Chemical formula: C₃₆H₅₃N₇O₆ Molecular mass: 679.849 g/mol PubChem compound: 3010818
Telaprevir is an inhibitor of the HCV NS3•4A serine protease, which is essential for viral replication.
In an HCV subtype 1b replicon assay, the telaprevir IC50 value against wild-type HCV was 0.354 μM similar to a subtype 1a infectious virus assay IC50 of 0.28 μM.
HCV variants associated with on-treatment virologic failure or relapse were evaluated by site-directed mutagenesis in the replicon assay. Variants V36A/M, T54A/S, R155K/T, and A156S conferred lower levels of in vitro resistance to telaprevir (3- to 25-fold increase in telaprevir IC50), and the A156V/T and V36M+R155K variants conferred higher levels of in vitro resistance to telaprevir (>25-fold increase in telaprevir IC50). Replicon variants generated from patient-derived sequences showed similar results.
The in vitro replication capacity of telaprevir-resistant variants was lower than that of wild-type virus.
Telaprevir-resistant variants were tested for cross-resistance against representative protease inhibitors in the HCV replicon system. Replicons with single substitutions at position 155 or 156 and double variants with substitutions at residues 36 and 155 showed cross-resistance to all protease inhibitors tested with a wide range of sensitivities. All telaprevir-resistant variants studied remained fully sensitive to interferon-alfa, ribavirin, and representative HCV nucleoside and non-nucleoside polymerase inhibitors in the replicon system. There are no clinical data on re-treating patients who have failed an HCV NS3-4A protease inhibitor-based therapy, such as telaprevir, nor are there data on repeated courses of telaprevir treatment.

WHAT IS EXPECTED
Answer these questions from the telaprevir text:
(a) What molecular mass does it give for telaprevir?
(b) What was the telaprevir IC50 value against wild-type HCV in the subtype 1b replicon assay?
(c) Which variants conferred higher levels of in vitro resistance to telaprevir?
The material that comes next is separate from the telaprevir text.

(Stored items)
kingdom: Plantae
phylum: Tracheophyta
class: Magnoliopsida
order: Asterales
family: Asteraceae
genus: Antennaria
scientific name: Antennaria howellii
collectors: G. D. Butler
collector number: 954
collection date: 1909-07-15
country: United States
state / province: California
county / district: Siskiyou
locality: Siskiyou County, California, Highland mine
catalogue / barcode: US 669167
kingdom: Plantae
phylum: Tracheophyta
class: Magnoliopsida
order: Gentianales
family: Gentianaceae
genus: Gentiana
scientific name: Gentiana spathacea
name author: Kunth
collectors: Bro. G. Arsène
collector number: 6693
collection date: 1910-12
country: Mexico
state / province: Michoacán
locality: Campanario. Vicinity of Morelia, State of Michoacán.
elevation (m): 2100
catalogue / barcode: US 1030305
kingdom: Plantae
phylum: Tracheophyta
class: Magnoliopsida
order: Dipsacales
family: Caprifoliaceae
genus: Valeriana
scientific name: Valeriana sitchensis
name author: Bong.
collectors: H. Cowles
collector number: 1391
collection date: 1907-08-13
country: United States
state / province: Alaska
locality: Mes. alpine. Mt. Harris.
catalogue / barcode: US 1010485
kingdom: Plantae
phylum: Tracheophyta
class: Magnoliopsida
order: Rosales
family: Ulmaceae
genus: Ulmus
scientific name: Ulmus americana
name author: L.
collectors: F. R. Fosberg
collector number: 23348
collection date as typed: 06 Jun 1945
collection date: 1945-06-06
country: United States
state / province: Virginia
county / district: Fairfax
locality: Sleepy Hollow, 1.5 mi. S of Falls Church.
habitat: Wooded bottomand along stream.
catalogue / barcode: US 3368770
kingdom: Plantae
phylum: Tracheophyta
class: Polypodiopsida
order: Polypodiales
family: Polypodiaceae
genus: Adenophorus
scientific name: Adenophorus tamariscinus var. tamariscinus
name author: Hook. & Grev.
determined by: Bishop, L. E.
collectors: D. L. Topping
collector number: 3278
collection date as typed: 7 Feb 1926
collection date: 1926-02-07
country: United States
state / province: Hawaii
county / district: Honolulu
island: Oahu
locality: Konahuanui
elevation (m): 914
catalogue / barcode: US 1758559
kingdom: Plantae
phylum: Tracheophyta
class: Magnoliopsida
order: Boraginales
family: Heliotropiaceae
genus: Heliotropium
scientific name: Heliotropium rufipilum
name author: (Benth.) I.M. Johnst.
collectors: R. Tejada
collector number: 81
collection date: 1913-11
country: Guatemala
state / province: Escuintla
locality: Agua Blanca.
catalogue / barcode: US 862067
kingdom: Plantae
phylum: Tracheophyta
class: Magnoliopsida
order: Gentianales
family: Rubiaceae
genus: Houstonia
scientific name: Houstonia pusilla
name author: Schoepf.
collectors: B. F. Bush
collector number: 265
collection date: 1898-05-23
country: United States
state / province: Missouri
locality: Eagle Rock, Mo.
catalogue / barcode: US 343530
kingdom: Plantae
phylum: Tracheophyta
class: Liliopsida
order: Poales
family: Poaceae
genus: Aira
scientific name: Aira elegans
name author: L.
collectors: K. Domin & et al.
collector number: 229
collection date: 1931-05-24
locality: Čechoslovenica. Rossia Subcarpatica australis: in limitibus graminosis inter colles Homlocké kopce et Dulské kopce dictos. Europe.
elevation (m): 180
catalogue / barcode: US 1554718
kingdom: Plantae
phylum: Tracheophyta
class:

EXERCISE OUTPUT
(a) 679.849 g/mol
(b) 0.354 μM
(c) A156V/T and V36M+R155K